Stored data
BEGIN
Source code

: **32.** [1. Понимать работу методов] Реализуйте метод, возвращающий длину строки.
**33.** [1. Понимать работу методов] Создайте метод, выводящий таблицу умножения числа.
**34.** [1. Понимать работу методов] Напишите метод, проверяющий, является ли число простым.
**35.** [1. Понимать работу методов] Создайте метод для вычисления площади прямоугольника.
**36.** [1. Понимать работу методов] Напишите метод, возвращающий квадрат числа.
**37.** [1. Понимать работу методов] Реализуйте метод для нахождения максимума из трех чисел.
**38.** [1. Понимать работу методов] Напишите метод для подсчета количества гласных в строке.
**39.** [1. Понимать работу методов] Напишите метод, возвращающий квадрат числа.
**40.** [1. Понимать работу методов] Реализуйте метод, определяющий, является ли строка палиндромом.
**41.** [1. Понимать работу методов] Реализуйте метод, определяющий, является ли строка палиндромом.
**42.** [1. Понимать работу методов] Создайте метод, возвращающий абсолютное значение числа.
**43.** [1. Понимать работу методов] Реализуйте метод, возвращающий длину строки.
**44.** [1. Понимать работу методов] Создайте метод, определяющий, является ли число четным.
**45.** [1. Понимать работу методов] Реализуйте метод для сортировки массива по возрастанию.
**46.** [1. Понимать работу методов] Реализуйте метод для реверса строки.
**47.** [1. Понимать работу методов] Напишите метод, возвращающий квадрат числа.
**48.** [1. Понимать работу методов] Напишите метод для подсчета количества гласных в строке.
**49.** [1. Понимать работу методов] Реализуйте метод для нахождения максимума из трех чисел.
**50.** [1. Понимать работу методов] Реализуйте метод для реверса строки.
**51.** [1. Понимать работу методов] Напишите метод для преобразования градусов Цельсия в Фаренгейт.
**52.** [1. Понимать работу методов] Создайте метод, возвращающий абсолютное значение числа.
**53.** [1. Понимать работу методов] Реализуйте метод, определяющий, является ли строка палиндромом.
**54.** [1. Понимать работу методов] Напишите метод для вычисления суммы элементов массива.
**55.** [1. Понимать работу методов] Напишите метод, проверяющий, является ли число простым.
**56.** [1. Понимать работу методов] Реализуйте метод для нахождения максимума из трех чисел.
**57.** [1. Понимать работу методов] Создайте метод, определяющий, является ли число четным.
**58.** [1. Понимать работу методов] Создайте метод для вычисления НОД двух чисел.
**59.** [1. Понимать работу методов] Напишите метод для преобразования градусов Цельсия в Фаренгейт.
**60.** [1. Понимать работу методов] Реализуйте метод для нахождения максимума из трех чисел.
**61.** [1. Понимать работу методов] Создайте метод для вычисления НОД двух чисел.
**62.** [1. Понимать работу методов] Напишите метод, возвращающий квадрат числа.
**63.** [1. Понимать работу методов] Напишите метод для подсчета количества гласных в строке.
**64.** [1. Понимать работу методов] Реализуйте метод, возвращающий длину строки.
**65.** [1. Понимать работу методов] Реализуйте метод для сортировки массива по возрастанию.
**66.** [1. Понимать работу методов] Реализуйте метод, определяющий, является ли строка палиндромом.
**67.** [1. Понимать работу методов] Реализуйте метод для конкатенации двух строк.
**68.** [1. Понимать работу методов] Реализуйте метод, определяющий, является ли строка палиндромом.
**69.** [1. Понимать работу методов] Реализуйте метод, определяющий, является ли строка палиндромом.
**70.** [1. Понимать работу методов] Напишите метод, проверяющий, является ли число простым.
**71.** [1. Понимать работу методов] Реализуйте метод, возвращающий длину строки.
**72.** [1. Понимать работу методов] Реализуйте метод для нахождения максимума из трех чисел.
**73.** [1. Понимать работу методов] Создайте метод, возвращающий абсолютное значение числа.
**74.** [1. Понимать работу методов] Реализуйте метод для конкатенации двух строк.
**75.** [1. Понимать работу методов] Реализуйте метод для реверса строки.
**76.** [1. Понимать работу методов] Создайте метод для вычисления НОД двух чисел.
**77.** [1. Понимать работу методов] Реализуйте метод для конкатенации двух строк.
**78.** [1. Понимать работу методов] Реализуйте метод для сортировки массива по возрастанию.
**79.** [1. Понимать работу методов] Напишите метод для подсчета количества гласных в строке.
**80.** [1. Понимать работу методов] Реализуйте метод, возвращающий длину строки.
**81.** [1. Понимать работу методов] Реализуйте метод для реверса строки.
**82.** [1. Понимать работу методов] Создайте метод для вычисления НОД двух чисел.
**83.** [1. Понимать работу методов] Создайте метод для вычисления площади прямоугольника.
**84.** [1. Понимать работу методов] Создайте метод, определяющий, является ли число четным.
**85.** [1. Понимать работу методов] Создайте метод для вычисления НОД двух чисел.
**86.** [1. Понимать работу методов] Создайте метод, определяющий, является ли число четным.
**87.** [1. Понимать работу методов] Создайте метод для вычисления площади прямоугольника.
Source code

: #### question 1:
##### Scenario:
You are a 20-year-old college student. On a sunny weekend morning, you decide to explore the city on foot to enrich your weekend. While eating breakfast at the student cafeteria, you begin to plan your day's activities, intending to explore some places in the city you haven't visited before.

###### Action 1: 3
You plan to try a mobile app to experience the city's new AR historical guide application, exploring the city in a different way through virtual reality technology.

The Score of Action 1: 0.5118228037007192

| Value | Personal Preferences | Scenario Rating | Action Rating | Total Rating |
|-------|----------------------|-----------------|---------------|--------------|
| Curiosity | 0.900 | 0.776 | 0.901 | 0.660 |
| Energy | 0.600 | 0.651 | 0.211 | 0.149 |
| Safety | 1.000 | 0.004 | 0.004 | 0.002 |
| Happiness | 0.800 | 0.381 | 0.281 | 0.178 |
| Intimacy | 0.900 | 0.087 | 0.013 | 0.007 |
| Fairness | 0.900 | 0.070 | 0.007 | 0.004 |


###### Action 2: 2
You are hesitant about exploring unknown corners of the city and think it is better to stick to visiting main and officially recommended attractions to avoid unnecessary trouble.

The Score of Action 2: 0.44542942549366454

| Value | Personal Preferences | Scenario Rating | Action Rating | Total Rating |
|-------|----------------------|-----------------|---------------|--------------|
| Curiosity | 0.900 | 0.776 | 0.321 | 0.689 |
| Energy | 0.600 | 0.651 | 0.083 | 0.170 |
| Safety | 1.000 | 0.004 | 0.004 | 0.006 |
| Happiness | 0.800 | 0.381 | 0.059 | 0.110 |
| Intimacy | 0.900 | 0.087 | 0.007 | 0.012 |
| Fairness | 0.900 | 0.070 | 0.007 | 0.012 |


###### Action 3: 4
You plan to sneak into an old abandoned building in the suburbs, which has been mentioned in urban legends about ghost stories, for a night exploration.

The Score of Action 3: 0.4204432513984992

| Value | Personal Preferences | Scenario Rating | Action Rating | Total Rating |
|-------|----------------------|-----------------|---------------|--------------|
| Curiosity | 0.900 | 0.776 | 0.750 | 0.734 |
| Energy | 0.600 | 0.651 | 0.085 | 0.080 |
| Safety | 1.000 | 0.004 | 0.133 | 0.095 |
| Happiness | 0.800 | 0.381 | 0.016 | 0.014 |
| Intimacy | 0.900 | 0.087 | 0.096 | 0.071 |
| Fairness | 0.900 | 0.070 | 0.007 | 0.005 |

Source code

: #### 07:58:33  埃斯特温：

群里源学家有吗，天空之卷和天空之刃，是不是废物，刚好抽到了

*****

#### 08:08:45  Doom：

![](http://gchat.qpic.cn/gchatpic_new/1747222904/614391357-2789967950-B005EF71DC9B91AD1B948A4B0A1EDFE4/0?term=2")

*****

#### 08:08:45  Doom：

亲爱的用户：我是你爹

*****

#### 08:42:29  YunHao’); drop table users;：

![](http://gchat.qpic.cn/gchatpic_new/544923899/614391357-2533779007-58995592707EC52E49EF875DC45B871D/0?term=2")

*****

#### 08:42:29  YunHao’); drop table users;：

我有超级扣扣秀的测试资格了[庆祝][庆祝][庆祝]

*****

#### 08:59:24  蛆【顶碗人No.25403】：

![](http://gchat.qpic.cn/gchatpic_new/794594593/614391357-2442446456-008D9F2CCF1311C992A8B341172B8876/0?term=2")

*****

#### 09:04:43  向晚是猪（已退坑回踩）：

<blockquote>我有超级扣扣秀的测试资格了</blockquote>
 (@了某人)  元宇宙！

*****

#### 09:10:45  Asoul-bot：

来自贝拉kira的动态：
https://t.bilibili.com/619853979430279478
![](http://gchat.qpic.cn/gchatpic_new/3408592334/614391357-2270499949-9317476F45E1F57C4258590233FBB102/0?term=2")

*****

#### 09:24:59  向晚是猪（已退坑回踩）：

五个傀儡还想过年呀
END
> _WHAT IS BEING ASKED_: Filter the entries down to the lines with the word "向晚是猪" in them.

> _EXERCISE ANSWER_:
#### 09:04:43  向晚是猪（已退坑回踩）：
#### 09:24:59  向晚是猪（已退坑回踩）：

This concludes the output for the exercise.